Дно мира всегда отчаяние, и предоставленный самому себе он ни в какое другое место осесть не может. Почти не нужно оговариваться, что мир это конечно не природа, а что-то совсем иное. Мир не столько очерчен злом и темнотой, сколько завороженно прикован к ним. Мир это всякое сознание, не вынесшее раздирающей неувязки между своим замыслом и своим состоянием, примирившееся со своим положением, когда ему хотелось бы, чтобы оно было иным.

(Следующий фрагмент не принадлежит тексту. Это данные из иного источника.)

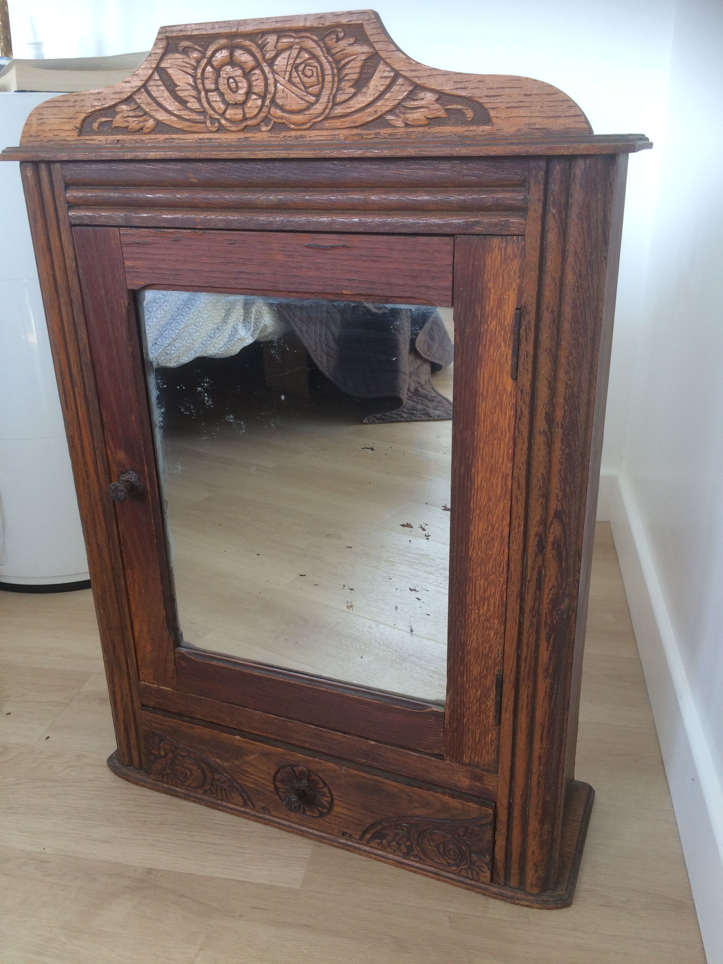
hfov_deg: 48.2
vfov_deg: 61.7
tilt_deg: -21.9
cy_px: 482
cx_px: 362
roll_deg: +3.1
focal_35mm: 29
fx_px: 808
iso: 40
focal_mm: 4.15
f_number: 2.2
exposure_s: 1/50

Когда человек тянется к добру,
Бездны унижения, в которые было брошено человечество нового времени, соперничающее с Богом, нельзя даже в строгом смысле назвать наказанием Божиим, как впрочем и вообще нельзя приписывать Богу искушения, которым мы поддаемся. Мы навлекли их сами на себя, сорвавшись в дурную бесконечность хотения, когда нам начинает казаться, что даже и самими собой мы можем стать только если захотеть.

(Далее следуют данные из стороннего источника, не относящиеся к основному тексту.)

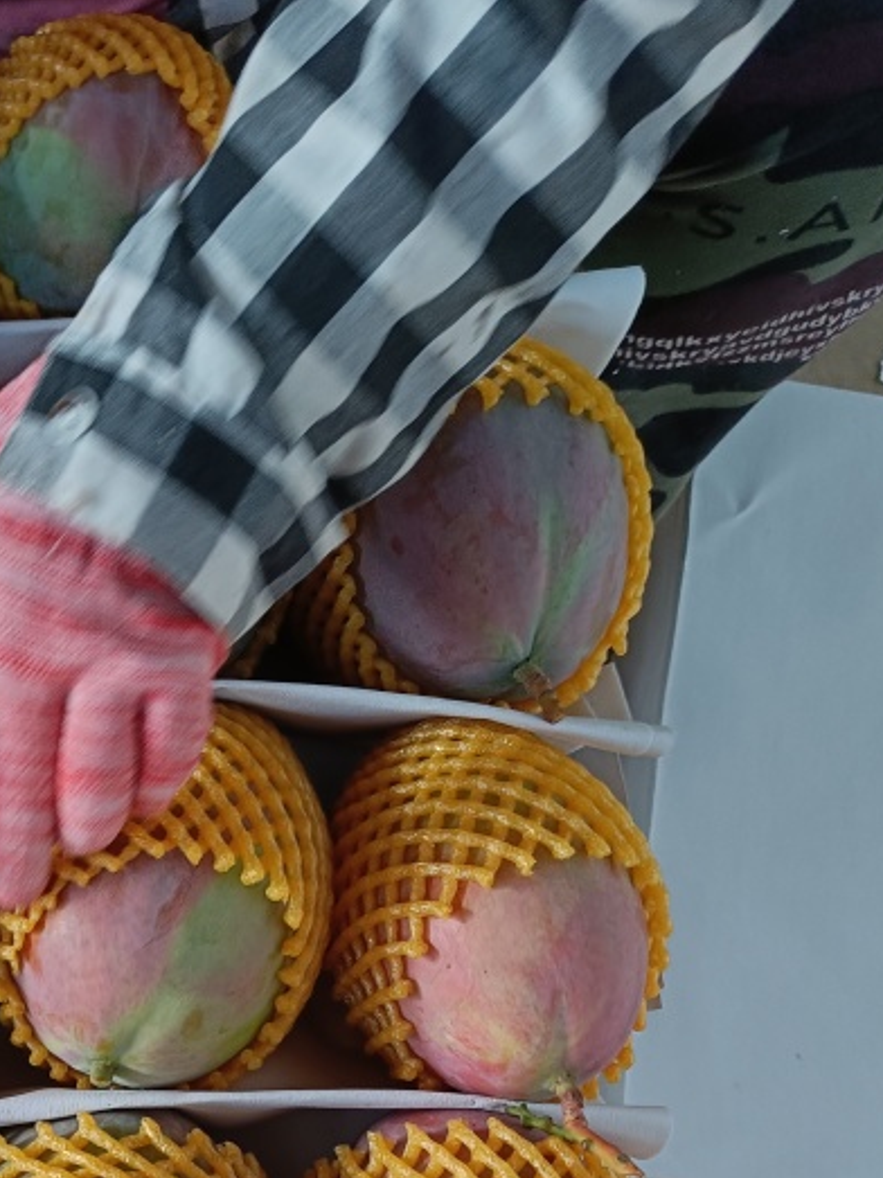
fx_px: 1735
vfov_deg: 35.0
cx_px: 11
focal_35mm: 51
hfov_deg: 27.0
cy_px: 1089
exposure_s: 1/99.9
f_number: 1.7
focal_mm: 4.7
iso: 251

Будь человек бесплотным созданием, и его замах на создателя и его низвержение разыгрались бы в космической драме верха и низа безвременно, мгновенным самосудом отрицания над самими собой, как это показано у Мильтона и, за Мильтоном, в «Письмах Скрутейпа» К. С. Льюиса. Но все вдруг замедляется тем, что человек воплощен, ему дана жена, он имеет от нее детей. Вместо внезапного самосуда человек отдан в тяжбу, материалами которой служат судьбы всех природных сущностей, вверенных или вверившихся ему. Они сами себя мало знают, они через человека тянутся к своему спасению, человек берет на себя ответственность за них и, не оправданная, она мучит его больше чем мог бы мучить мгновенный суд.
Падение человека и оттягивается и отягчается страданием зависимых от него существ. Хозяина, падение и больше мучит его чем голых отчаянных летунов. Отнимите у него собственность, отнимите жену, навсегда, отнимите детей, и истончатся смягчающие перины и он сразу очнется там, где ему должно быть за его преступления — в низине и бездне. Как можно говорить, что земная стесненность человека плотью причина его падения? Ангелы не стеснены, а пали же. Скорее наоборот, плоть мешает ему быстро пасть. Человек в удивительном, очень выгодном для него положении: подушка, предохраняющая его помимо его воли от стремительного падения, у него только снизу, путь наверх свободен. Поэтому человеку очень трудно упасть, но очень легко подняться к истинной жизни. Св. Кирилл архиепископ Иерусалимский справедливо дивился тому новому и необычайному делу, что при таинстве крещения умираем мы не в самой действительности и погребены бываем не в самой действительности, но лишь в уподоблении и в образе, а спасение получаем не в образе, а в самой вещи. Много сетуют на человеческую отягощенность землей, а об этой нежданной, чудесной привилегии, незаслуженной, мало кто говорит. Человек не может осудить сам себя и быстро и легко сам себе повредить. Видимо, только потому что этот дар дарован всякому человеку, над ним не задумываются, его просто эксплуатируют, крепко полагаясь на его неисчерпаемость и планируя исходя из него свои расходы.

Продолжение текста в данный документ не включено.